I’ve been fortunate enough to get to know Monica over the last two years. I spearheaded an effort to bring Fish 2.0 to the Southeast in 2017 and acted as her liason in the Gulf region for the duration of the competition. In doing so, I had two main objectives: To showcase the innovations already happening in our region and to bring fresh financial and intellectual capital back home.
That strategy seems to have paid off. Hometown heroes Pensacola Bay Oyster Co. were one of only 40 startups to make it to this year’s Fish 2.0 finals, which were held at Stanford University in November. There, they shared the stage with Panacea Oyster Co-Op, another Florida oyster startup led by bright, bold, forward-looking folks.

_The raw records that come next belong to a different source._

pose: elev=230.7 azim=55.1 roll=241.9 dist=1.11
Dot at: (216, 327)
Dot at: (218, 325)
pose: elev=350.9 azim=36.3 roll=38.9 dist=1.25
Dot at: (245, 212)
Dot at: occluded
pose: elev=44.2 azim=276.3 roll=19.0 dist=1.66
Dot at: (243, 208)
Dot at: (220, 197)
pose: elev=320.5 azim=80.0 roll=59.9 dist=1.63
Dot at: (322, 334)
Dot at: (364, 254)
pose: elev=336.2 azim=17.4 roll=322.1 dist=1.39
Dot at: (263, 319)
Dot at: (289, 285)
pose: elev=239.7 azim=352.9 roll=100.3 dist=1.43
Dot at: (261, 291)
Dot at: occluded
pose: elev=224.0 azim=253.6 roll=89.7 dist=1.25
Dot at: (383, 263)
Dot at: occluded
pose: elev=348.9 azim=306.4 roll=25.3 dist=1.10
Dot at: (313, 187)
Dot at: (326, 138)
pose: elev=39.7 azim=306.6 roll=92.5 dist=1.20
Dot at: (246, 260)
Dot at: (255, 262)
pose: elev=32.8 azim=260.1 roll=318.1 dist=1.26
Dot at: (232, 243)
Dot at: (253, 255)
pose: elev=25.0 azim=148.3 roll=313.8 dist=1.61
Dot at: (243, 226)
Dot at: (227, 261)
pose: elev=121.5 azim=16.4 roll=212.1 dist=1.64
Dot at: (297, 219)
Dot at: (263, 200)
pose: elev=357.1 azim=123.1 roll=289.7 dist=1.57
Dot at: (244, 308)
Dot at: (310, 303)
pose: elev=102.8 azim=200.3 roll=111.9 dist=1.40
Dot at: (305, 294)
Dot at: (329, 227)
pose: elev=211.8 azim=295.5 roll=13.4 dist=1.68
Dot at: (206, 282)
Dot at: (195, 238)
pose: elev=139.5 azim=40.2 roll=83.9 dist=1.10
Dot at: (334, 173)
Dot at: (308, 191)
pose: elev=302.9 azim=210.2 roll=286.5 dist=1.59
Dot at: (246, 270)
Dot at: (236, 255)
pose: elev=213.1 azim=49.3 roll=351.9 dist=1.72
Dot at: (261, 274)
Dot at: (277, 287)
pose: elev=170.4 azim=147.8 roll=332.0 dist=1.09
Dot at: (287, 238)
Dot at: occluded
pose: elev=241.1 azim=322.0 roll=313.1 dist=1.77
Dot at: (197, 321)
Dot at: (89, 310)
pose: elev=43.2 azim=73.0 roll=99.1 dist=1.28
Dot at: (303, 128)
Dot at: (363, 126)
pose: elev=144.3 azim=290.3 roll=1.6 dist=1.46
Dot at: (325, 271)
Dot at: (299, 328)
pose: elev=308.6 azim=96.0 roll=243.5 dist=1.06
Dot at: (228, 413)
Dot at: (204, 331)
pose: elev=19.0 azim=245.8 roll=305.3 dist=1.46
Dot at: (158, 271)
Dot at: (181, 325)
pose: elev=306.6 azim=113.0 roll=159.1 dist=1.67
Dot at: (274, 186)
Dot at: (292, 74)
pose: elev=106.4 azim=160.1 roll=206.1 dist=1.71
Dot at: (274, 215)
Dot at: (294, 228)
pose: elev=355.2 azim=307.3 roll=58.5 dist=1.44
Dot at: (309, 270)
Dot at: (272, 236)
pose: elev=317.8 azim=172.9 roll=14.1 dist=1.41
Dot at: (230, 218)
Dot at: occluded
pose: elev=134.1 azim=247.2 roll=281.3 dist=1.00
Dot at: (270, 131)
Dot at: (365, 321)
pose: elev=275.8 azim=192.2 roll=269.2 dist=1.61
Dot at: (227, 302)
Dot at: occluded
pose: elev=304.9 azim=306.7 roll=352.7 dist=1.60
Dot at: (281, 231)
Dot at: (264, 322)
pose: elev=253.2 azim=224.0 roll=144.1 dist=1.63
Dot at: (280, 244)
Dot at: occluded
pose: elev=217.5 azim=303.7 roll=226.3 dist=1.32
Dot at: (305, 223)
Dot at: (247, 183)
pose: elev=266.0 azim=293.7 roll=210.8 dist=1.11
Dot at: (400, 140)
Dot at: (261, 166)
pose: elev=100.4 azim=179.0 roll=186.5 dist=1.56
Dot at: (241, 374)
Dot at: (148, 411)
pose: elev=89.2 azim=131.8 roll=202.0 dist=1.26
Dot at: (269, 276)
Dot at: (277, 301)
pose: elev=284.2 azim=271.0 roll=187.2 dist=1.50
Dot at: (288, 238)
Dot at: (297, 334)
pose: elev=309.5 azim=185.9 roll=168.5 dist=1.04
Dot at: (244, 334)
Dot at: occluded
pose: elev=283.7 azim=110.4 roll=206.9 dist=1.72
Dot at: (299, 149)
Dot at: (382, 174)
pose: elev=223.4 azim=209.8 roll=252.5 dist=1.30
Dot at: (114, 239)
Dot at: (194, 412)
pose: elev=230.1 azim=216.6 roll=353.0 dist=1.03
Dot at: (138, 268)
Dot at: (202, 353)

The room was also flush with investors and fund managers — serious people who were eager to learn about the opportunities our region presented. Don McMahon, owner of Pensacola Bay Oyster Co., told them about his plans to build a multi-million-dollar oyster hatchery right here in Pensacola. That project is a linchpin not only for his company’s development, but for the growth of an entirely new, sustainable industry in struggling seafood communities across the state.
I left the competition invigorated and emboldened. I was even more excited when I learned earlier this month that Fish 2.0 had submitted a pre-application to Triumph Gulf Coast, in the hope of deepening the relationship between our region and their growing network of investors.
Their request — for $250,000 — would help to establish a dedicated regional Fish 2.0 network, an engine for sustainable seafood development in our backyard.
“Fish 2.0 could help growing seafood ventures raise the matching funds they need for Triumph to reach its objectives, and to more rapidly scale sustainable seafood innovations in the region,” their application reads.
As we continue to debate the most prudent use of public resources, I hope we can keep this bigger picture in mind and, when possible, cast a wider net. Afterall, there are always bigger fish in the sea.